Hushy Bye short film | Film Reviews and Movie Trailers


★★★

Directed by: James Webber
Starring: Mhairi Calvey, Will Rastall and Max Mallaby
Short Film Review by: Rachel Pullen

 

Don’t you hate it when you’re trying to be a good parent and raise your child in a healthy positive environment but then your partner gets all possessed and jacks up the electricity bill by staying up all night watching static on the T.V? What a drain. Not only is it selfish to burden you with all the parenting responsibilities, but you know it’s a real inconvenience, what with all the cadavers laying around and TV’s you have to turn off all the time, some people should just not have kids.

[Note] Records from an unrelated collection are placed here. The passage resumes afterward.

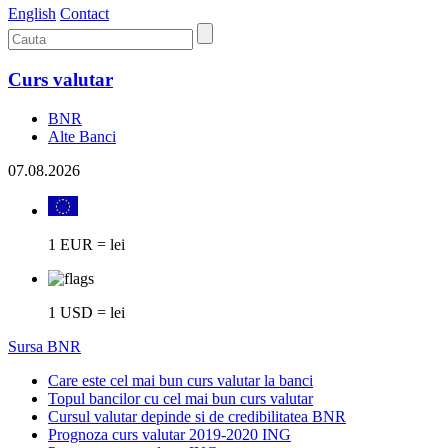
English
Contact
Curs valutar
BNR
Alte Banci
07.08.2026
1 EUR = lei
1 USD = lei
Sursa BNR
Care este cel mai bun curs valutar la banci
Topul bancilor cu cel mai bun curs valutar
Cursul valutar depinde si de credibilitatea BNR
Prognoza curs valutar 2019-2020 ING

Well this nightmare is no longer just that, but it’s the story behind James Webber’s short horror called Hushy Bye, well maybe not the whole “burden of parenting” part and fears of electrical consumption, but you know the possession part for sure.

We welcome the story onto our screens as a tired man [played by Will Rastall] is awoken in the night, probably not the first time because babies are self involved like that, by his screaming child and so he goes to do that thing where he looks after it.

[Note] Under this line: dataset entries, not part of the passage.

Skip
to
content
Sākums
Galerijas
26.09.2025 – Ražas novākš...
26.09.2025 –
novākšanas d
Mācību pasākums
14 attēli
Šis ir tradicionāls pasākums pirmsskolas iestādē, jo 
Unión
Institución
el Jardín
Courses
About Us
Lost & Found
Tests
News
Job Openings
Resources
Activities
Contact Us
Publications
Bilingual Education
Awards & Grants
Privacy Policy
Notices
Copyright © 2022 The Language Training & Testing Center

Once he has regained his senses he notices that his wife, lady friend, casual lover, whoever I’m not judging, is nowhere to be seen, so he ventures downstairs to see if she is busy cooking a pot roast for him, dudes love pot roasts at 3 am, but alas this is not the case.

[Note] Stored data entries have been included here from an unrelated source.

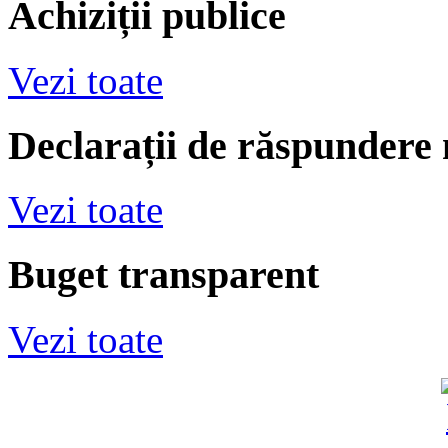
Achiziții publice
Vezi toate
Declarații de răspundere
Vezi toate
Buget transparent
Vezi toate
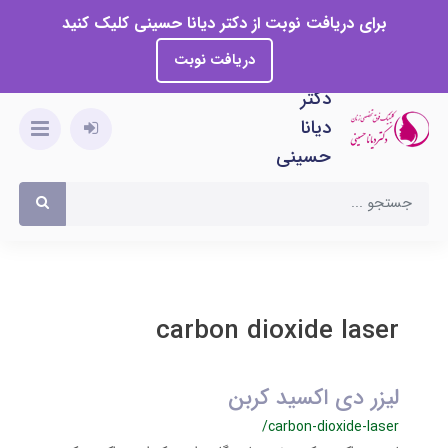
برای دریافت نوبت از دکتر دیانا حسینی کلیک کنید
دریافت نوبت
دکتر
دیانا
حسینی
carbon dioxide laser
لیزر دی اکسید کربن
/carbon-dioxide-laser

We stumble upon his lady  [played by Mhairi Calvey] staring aimlessly into the television, which as I mentioned earlier has nothing on it but static, think of The Ring but without small Asian ladies coming from the screen. It does not take long for our poor father figure to clock on to the fact that this woman is no longer the mother of his child, ensuring a world of evil awakens in his front room.

For a short that is only 3 minutes long Webber does an excellent job in creating tension and suspense, the angle choices and lighting play pivotal roles in making an unsettling environment on screen, building us up for the unnerving scene where we are presented with the female character.
Although there is little to the storyline in terms of dialogue we are very aware of what is going on, this short confidently keeps a good pace and allows for easy access to the characters and their needs.

Hushy Bye is professional, stylish and well presented, and although you won’t lose any sleep on this horror it certainly provides open doors for a more developed storyline that could become a feature length film. It has the feel of a trailer, making the audience want more and more, and I certainly want to see how this one plays out…

 

Did he ever get that pot roast? Maybe I will never know.